Patient’s rights directive proposal: Further clarity needed

Godfrey Perera, Secretary General of HOSPEEM, today commented on the European Commission’s proposals in relation to the application of patients’ rights in cross border healthcare

“As hospital and healthcare employers, HOSPEEM welcomes any action that will benefit patients within the constraints of affordability for each Member State and which does not threaten the viability of health systems. Although HOSPEEM has concerns about some of the European Commission’s proposals, it is pleased that the Commission is trying to resolve the current impasse and uncertainty. HOSPEEM believes that healthcare should be guaranteed by a clear legislative framework and not be subject to uncertainty created by court judgements. It is also vital that issues such as patient safety, reimbursement of costs and the right to legal redress are resolved. However, the Directive, as currently drafted seems to go beyond the rulings of the ECJ, by making it very difficult for the Member States to ask for prior authorisation for hospital treatment abroad. This might have serious consequences for the organisation, financing and delivery of healthcare in European Member States.”

While patient’s rights to treatment abroad have been enshrined in European law, HOSPEEM believes that the Commission’s proposals also have the potential to create health inequalities. Although all patients will have rights to access healthcare in other Member States, only the mobile and well informed patients will be able to benefit. What about the patients who are not mobile? According to the Commission’s figures, they represent over 90% whose healthcare needs are met through care provided by their domestic system.

HOSPEEM takes the view that further clarification is needed about the authorisation process. We believe that patients should be required to go through prior authorisation procedures in their home country before seeking hospital care abroad and asking to be reimbursed for this care. Prior authorisation procedures allow healthcare systems to monitor their finances, plan the delivery of services and the management of the healthcare workforce.

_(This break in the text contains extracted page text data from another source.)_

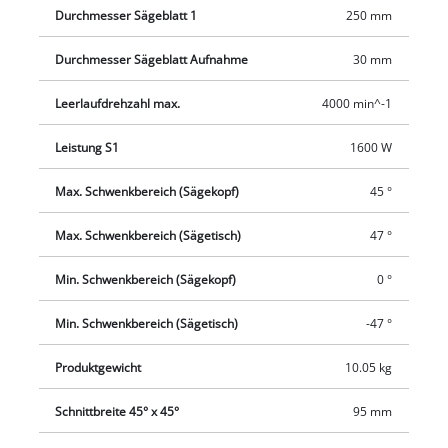
Auflagen zur Bearbeitung von langen Werkstücken und die
Durchmesser Sägeblatt 1
250 mm
solide ausgeführte Spannvorrichtung. Der Spänefangsack
gewährleistet Sauberkeit am Arbeitsplatz und für den
Durchmesser Sägeblatt Aufnahme
30 mm
einfachen, sicheren Transport ist eine Transportsicherung
vorhanden.
Leerlaufdrehzahl max.
4000 min^-1
Leistung S1
1600 W
Max. Schwenkbereich (Sägekopf)
45 °
Max. Schwenkbereich (Sägetisch)
47 °
Min. Schwenkbereich (Sägekopf)
0 °
Min. Schwenkbereich (Sägetisch)
-47 °
Produktgewicht
10.05 kg
Schnittbreite 45° x 45°
95 mm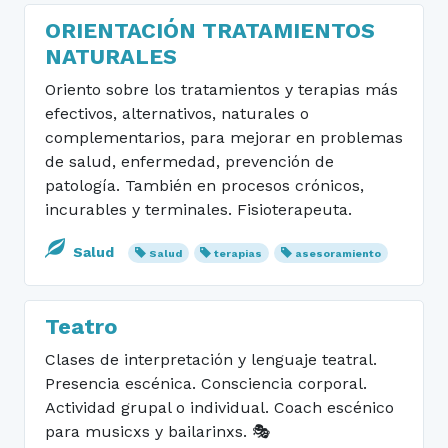
ORIENTACIÓN TRATAMIENTOS
NATURALES
Oriento sobre los tratamientos y terapias más
efectivos, alternativos, naturales o
complementarios, para mejorar en problemas
de salud, enfermedad, prevención de
patología. También en procesos crónicos,
incurables y terminales. Fisioterapeuta.
Salud
Salud
terapias
asesoramiento
Teatro
Clases de interpretación y lenguaje teatral.
Presencia escénica. Consciencia corporal.
Actividad grupal o individual. Coach escénico
para musicxs y bailarinxs. 🎭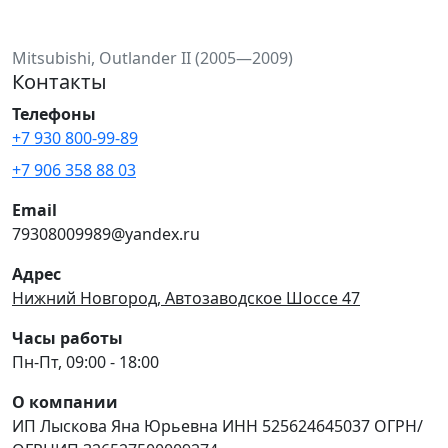
Mitsubishi, Outlander II (2005—2009)
Контакты
Телефоны
+7 930 800-99-89
+7 906 358 88 03
Email
79308009989@yandex.ru
Адрес
Нижний Новгород, Автозаводское Шоссе 47
Часы работы
Пн-Пт, 09:00 - 18:00
О компании
ИП Лыскова Яна Юрьевна ИНН 525624645037 ОГРН/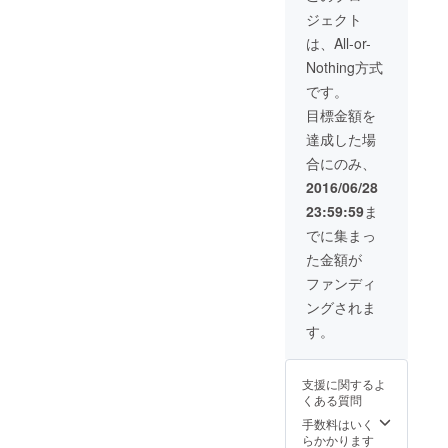
告会へのご招待
ジェクト
は、All-or-
Nothing方式
です。
目標金額を
達成した場
合にのみ、
2016/06/28
23:59:59
ま
でに集まっ
た金額が
ファンディ
ングされま
す。
支援に関するよ
くある質問
手数料はいく
らかかります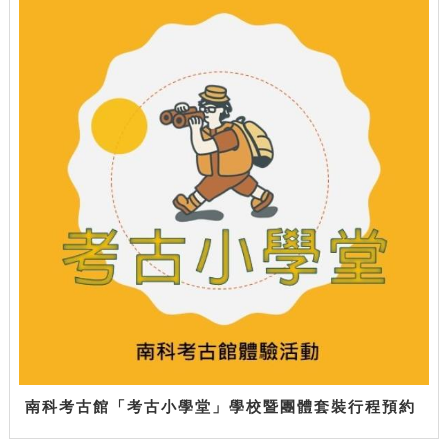
南科考古館「考古小學堂」學校暨團體套裝行程預約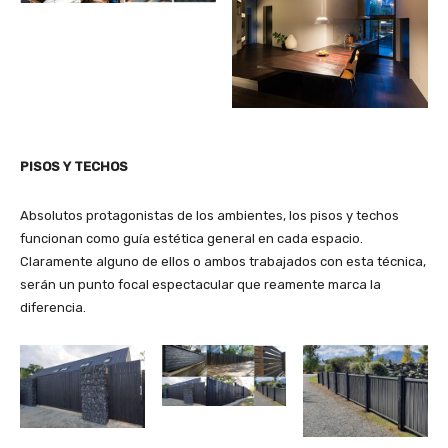
PISOS Y TECHOS
Absolutos protagonistas de los ambientes, los pisos y techos
funcionan como guía estética general en cada espacio.
Claramente alguno de ellos o ambos trabajados con esta técnica,
serán un punto focal espectacular que reamente marca la
diferencia.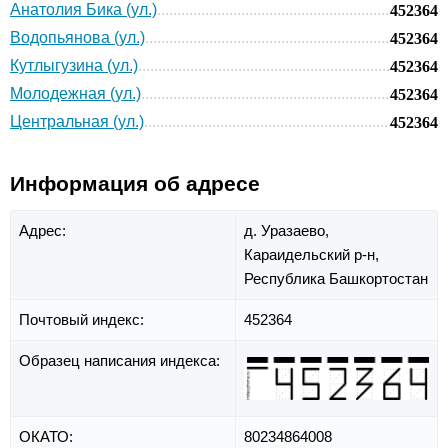
Анатолия Бика (ул.)
452364
Водопьянова (ул.)
452364
Кутлыгузина (ул.)
452364
Молодежная (ул.)
452364
Центральная (ул.)
452364
Информация об адресе
Адрес:
д. Уразаево,
Караидельский р-н,
Республика Башкортостан
Почтовый индекс:
452364
Образец написания индекса:
ОКАТО:
80234864008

HOSPEEM members believe it is important that when patients go abroad for treatment then their home health system, as the financer of the care, is able to decide what treatment is most appropriate. HOSPEEM takes the strong view that Member States should be able to retain the right to plan services and manage resources in order to ensure the financial viability of their health systemsand that the European Commission do not go beyond their competences in this area
HOSPEEM is concerned that the draft directive could also create extra bureaucratic burdens for health systems which could prove expensive and time consuming.

Therefore we want to ensure that all the ramifications of the Commissions’ proposals are properly considered and look forward to working closely with the European Commission, the Council and the European Parliament, so that the views of European hospital and healthcare employers are taken in to account. Moreover, we look forward to see included into the debate the position of the hospital sector social partners as expressed in the joint statement on health services in the European Union.

To conclude, said Godfrey Perera, “We hope that the co-decision procedure will provide answers to the questions we are putting forward today and will give us back a text that will genuinely be helpful to all EU patients and healthcare providers.”